Last week, Mitt Romney directed that Obama “take your campaign of division and anger and hate back to Chicago.”

For good and bad, ‘division and anger’ have always been part of American politics. Take the case of Alexander Hamilton. He was called “Tom S**t” in one New York paper, was accused of having African ancestry (shades of ‘born in Kenya’), and was accused both of being a bastard and a foreigner. He could give as well as receive (one of the reasons for the anger against him), but could also move into something more substantial… including the Federalist Papers.

With ratification of the Constitution came no diminution of rancorous and mean debate. In The Commercialization of News in the Nineteenth Century, Gerald Baldasty writes about the editors of the early Republic, men who were also, for the most part, directly involved in politics:

Editors did not debate in some idealistic desire to create a vast marketplace of ideas. Rather, they argued with one another because they wanted power. They were highly opinionated and interpreted events within their partisan ideology.

They, too, Baldasty goes on to say, “produced fervent and wide-ranging debate about political issues.”

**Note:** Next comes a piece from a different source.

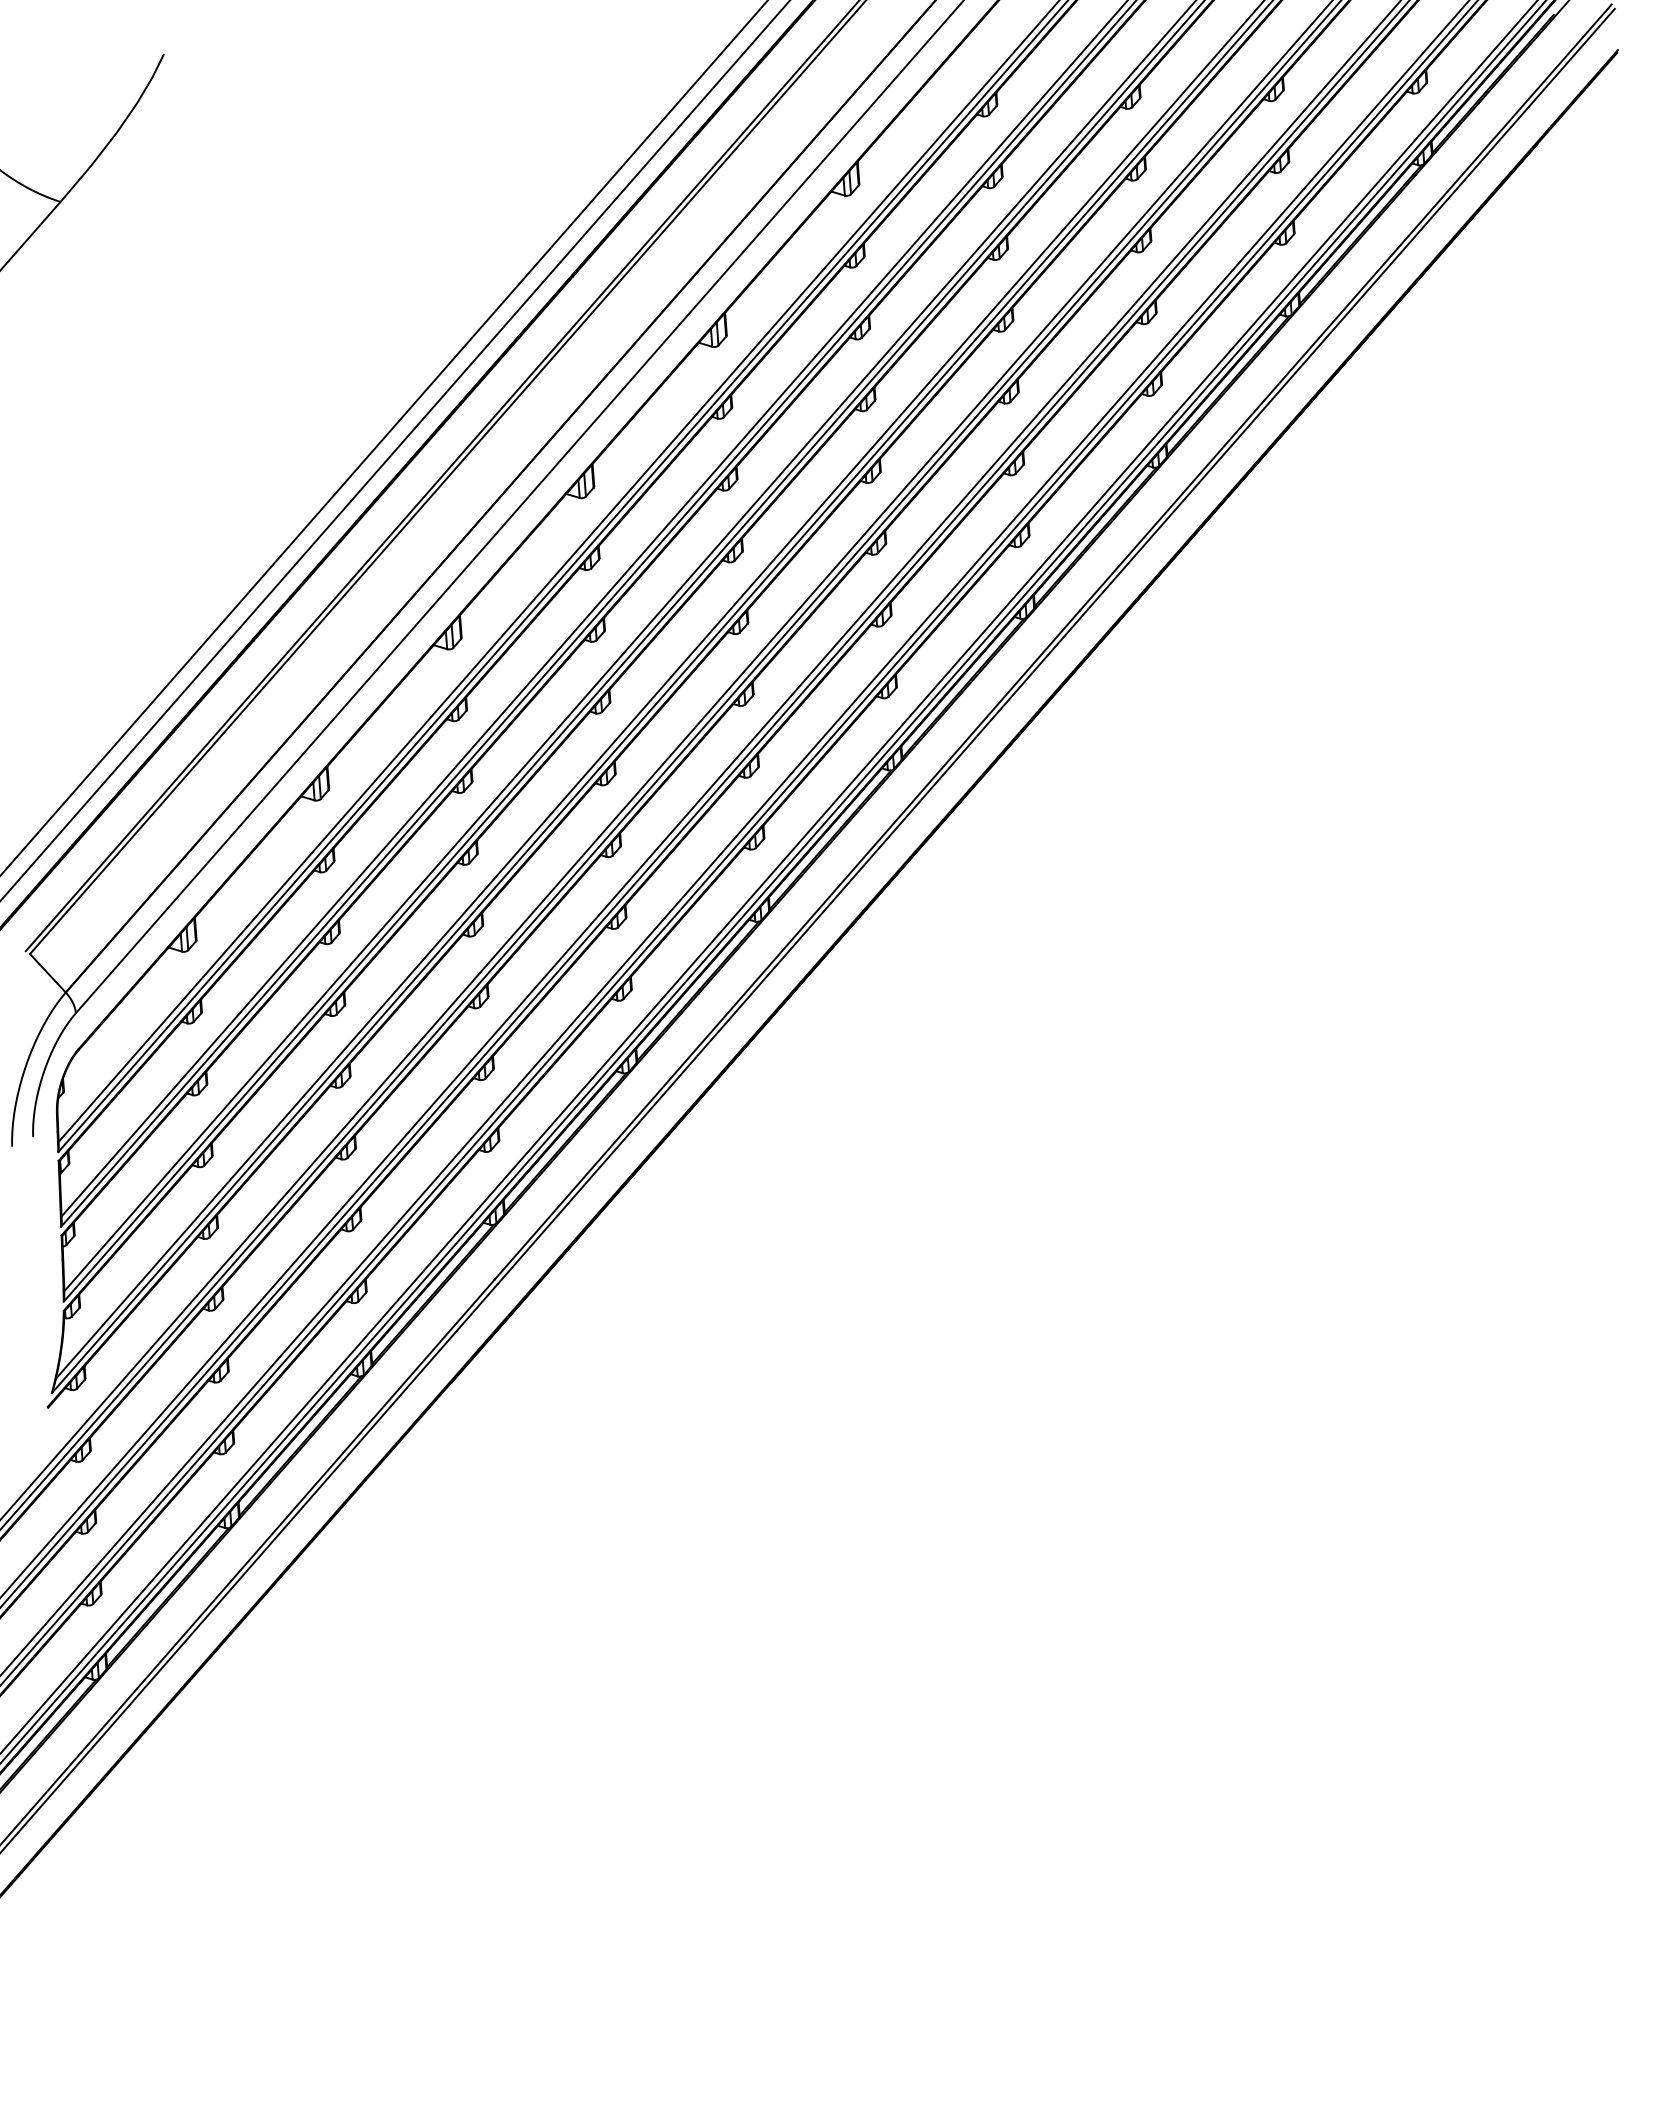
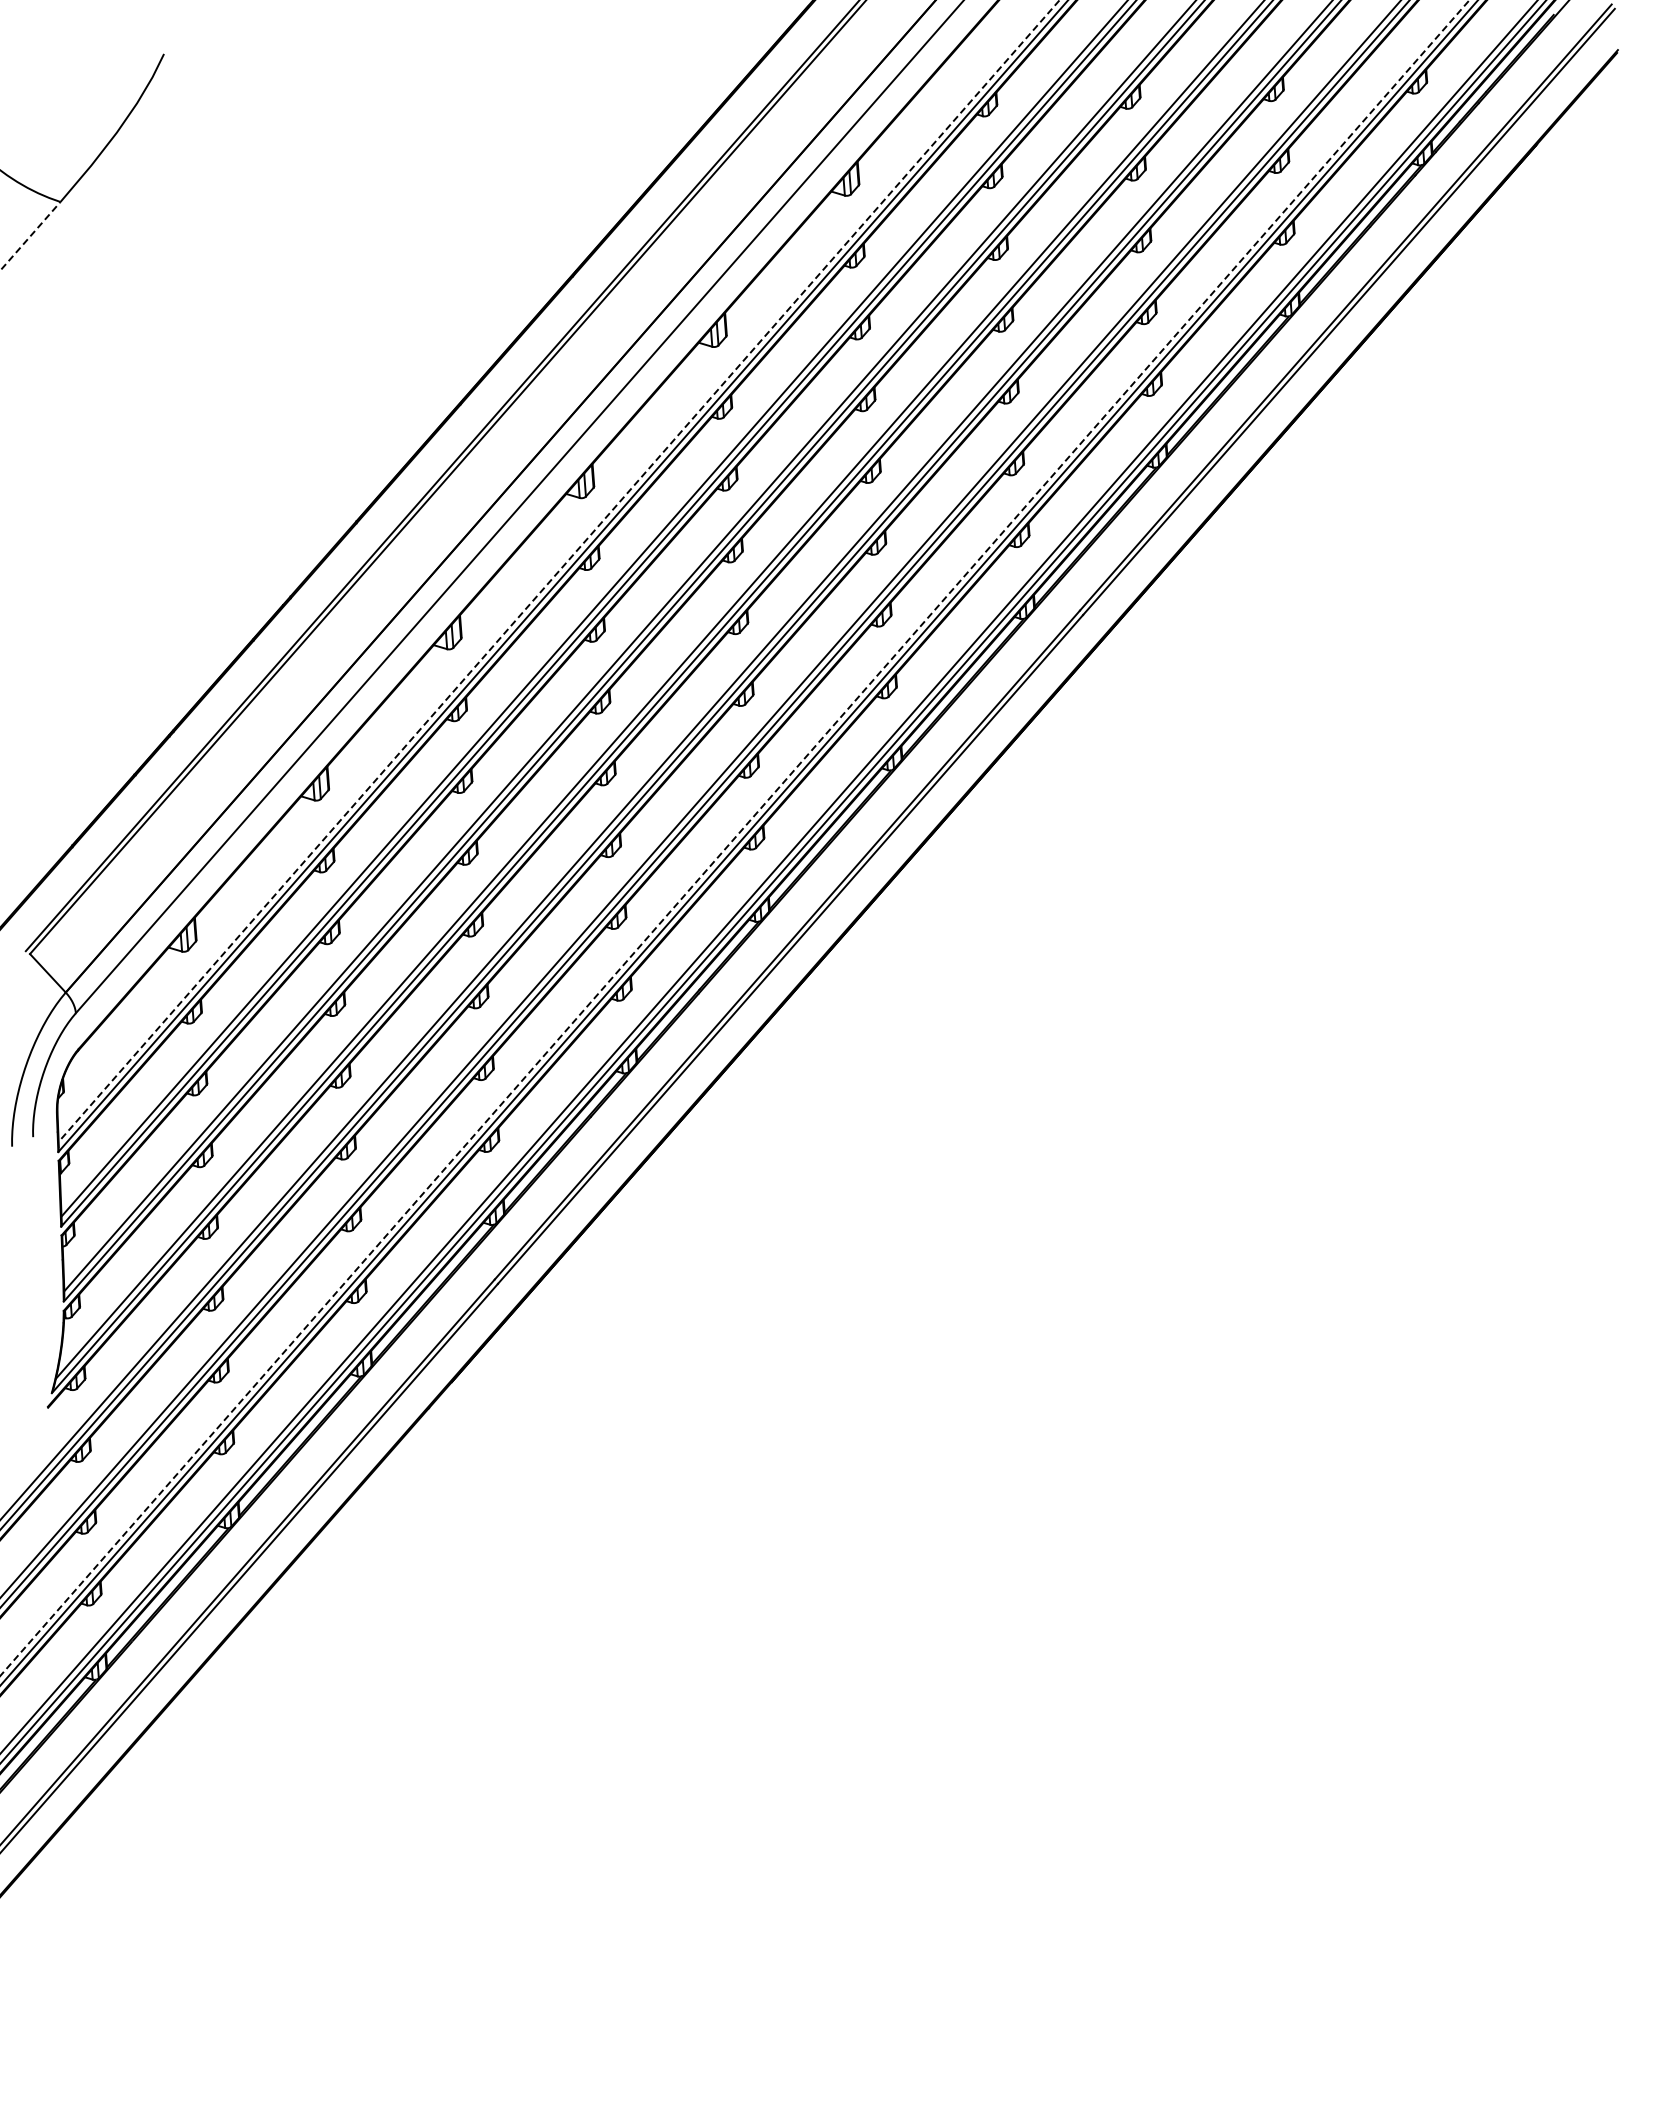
line at (30, 235): solid -> dashed
line at (383, 437): present -> none
line at (395, 450): present -> none
line at (558, 571): solid -> dashed
line at (734, 838): solid -> dashed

We remember the positive from the past but tend to forget that it was accompanied by much that was, by any definition, unseemly. We also forget that one has never existed without the other. Scratch our most saintly politicians (even our Founding Fathers) and you will find a gutsy and nasty street-fighter within.

This is not to say that ‘everybody does it, so it’s OK.’ It is only to provide a historical context for what is happening now, showing that what we are experiencing, politically, is not cataclysmic or even unusual. Our democracy has survived the low blows of its politicians for over two centuries. If it is ever brought down, it won’t be because of these.